» **EXTRACT PROVIDED**:

In the code below, the class template uses one parameter but the function template uses two if the template argument is a template. This is ok when using type deduction but odd when using explicit template instantiation.
Is is possible to write the template template parameter as one single parameter?
This question is linked to function overload matching template template
#include <iostream>
template <typename T>
struct C
{
C (T i)
{
std::cout << "simple" << std::endl;
}
};
template <template<typename TT> class FF, typename TT>
struct C <FF<TT> > // (1)
{
C (FF<TT> i)
{
std::cout << "template" << std::endl;
}
};
template <typename T>
void F (T i)
{
std::cout << "simple" << std::endl;
}
// two template arguments FF and TT.
// Anyway to write this so that the argument count is one?
template <template<typename TT> class FF, typename TT>
void F (FF<TT> i)
{
std::cout << "template" << std::endl;
}
template <typename T>
struct R
{
T x;
};
int main()
{
R<int> r;
C<R<int> >{r}; // prints 'template', as expected
F<R<int> >(r); // prints 'simple', probably not what you think
F<R,int >(r); // prints 'template' as expected but
}
EDIT:
I came to the conclusion that the question is not a good one because if there where a one parameter syntax, the overload resolution would still pick the wrong function. This comes as a surprise to me but here is the code that proves it (same code as before except one template function overload that changed):
EDIt2: added a further print in the main skipping the explicit template specification.
EDIT3: The code below is nonsense. I made a mistake as #DyP pointed out correctly. I am calling void F(R<R<T>>) in the explicit case and not void F(R<T>) .
#include <iostream>
template <typename T>
struct R
{
T x;
};
template <typename T>
struct C
{
C (T i)
{
std::cout << "simple" << std::endl;
}
};
template <template<typename TT> class FF, typename TT>
struct C <FF<TT> > // (1)
{
C (FF<TT> i)
{
std::cout << "template" << std::endl;
}
};
template <typename T>
void F (R<T> i)
{
std::cout << "template" << i.x << std::endl;
}
template <typename T>
void F (T i)
{
std::cout << "simple" << std::endl;
}
int main()
{
R<int> r;
C<R<int> >{r}; // prints 'template', as expected
F<R<int> >(r); // prints 'simple', probably not the expected overload
F (r); // prints 'template', now overload resolution works. Strange.

» **TASKS TO PERFORM**:
**A.** List every statement inside the first main function of the C++ template question. Leave out the trailing comments.
**B.** Recast everything in the records from the line containing "I'd like to" down to the line containing "467.5], [0, 0, 1]] dist [-0.154486, 0.097447]" as a JSON list of strings, with one string per line.

» **RECORDS PROVIDED**:
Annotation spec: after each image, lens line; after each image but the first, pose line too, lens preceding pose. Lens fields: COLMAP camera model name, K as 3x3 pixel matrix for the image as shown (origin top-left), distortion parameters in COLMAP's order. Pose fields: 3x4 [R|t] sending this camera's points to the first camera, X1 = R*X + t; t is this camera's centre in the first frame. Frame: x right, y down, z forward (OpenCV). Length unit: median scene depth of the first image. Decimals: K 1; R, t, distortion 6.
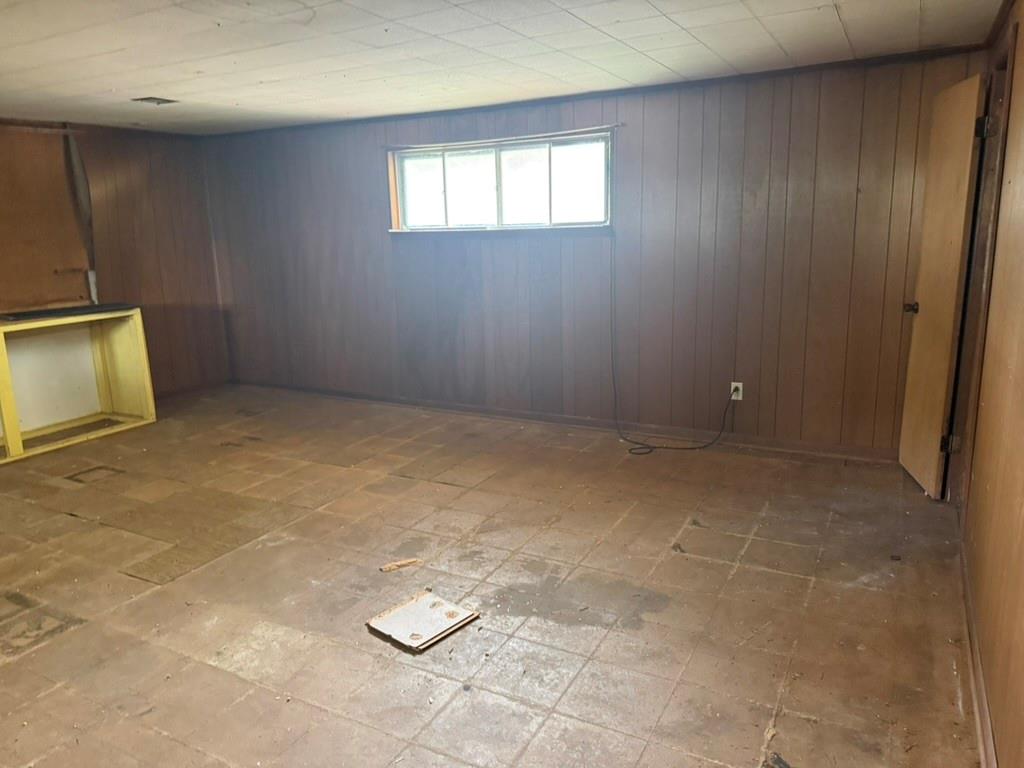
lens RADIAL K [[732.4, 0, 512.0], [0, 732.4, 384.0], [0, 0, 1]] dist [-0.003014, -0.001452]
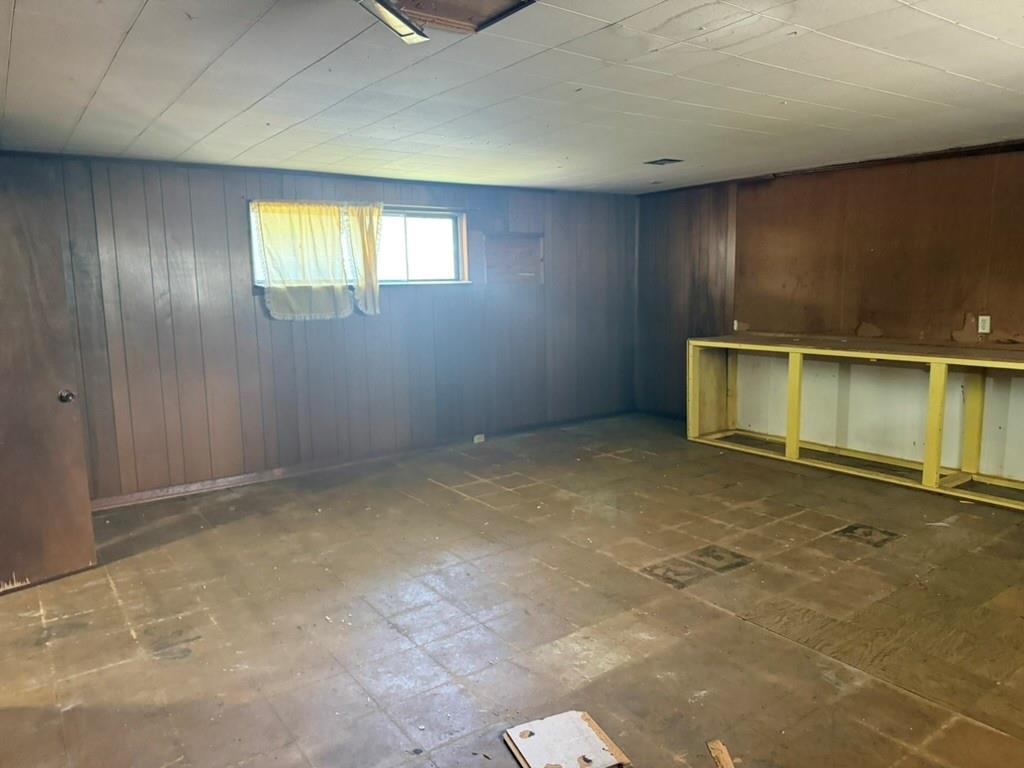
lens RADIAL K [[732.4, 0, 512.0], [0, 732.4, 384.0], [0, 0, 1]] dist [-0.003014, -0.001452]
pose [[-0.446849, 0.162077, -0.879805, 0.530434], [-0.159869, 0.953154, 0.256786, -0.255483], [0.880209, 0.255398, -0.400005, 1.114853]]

* * *

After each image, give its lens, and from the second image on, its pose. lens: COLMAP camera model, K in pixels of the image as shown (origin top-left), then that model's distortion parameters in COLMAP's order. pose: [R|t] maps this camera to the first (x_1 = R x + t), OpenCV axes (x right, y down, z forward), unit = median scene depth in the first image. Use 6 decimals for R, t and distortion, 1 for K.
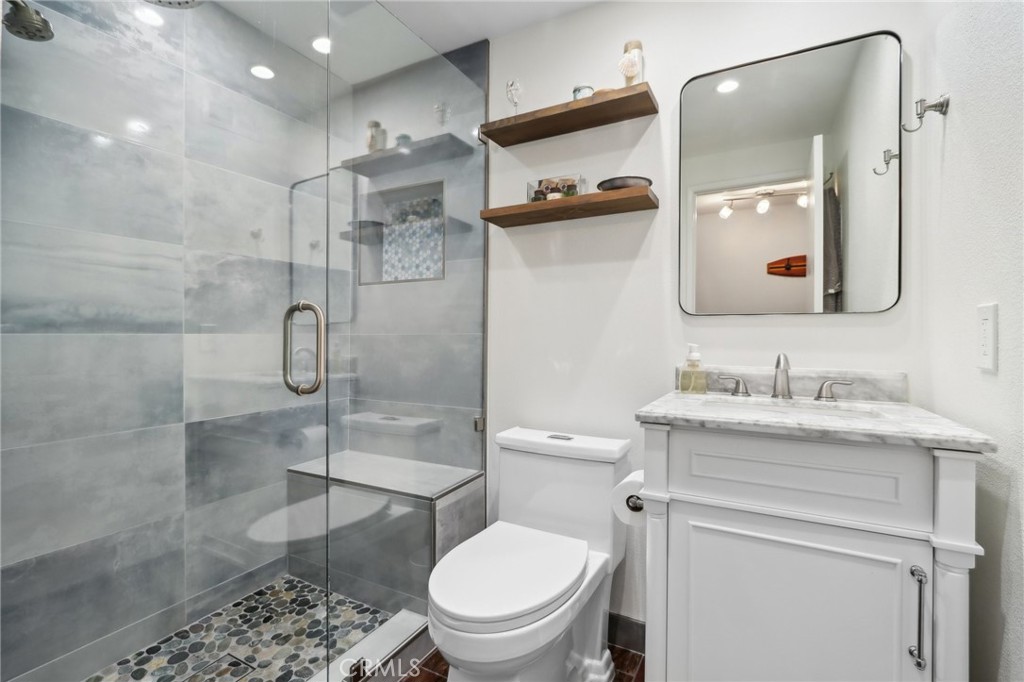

...

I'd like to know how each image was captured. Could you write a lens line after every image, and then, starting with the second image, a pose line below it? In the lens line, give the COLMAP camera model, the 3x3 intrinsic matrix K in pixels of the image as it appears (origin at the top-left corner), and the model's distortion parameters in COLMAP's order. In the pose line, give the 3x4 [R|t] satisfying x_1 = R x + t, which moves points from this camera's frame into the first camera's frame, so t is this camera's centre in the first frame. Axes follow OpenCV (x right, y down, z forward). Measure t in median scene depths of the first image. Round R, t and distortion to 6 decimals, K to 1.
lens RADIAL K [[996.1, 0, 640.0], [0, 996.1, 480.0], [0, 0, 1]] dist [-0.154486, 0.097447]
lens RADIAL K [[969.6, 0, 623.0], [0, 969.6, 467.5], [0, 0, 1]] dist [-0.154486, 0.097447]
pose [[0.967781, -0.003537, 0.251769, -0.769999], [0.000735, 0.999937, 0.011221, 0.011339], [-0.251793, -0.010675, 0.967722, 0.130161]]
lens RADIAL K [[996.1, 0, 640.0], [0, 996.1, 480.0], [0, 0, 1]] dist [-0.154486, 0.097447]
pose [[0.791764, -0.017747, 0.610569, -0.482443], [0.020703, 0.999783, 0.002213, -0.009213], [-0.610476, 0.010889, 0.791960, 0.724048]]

» **SOLUTIONS BELOW**:
**A.**
R<int> r;
C<R<int> >{r};
F<R<int> >(r);
F<R,int >(r);

**B.**
[
  "I'd like to know how each image was captured. Could you write a lens line after every image, and then, starting with the second image, a pose line below it? In the lens line, give the COLMAP camera model, the 3x3 intrinsic matrix K in pixels of the image as it appears (origin at the top-left corner), and the model's distortion parameters in COLMAP's order. In the pose line, give the 3x4 [R|t] satisfying x_1 = R x + t, which moves points from this camera's frame into the first camera's frame, so t is this camera's centre in the first frame. Axes follow OpenCV (x right, y down, z forward). Measure t in median scene depths of the first image. Round R, t and distortion to 6 decimals, K to 1.",
  "lens RADIAL K [[996.1, 0, 640.0], [0, 996.1, 480.0], [0, 0, 1]] dist [-0.154486, 0.097447]",
  "lens RADIAL K [[969.6, 0, 623.0], [0, 969.6, 467.5], [0, 0, 1]] dist [-0.154486, 0.097447]"
]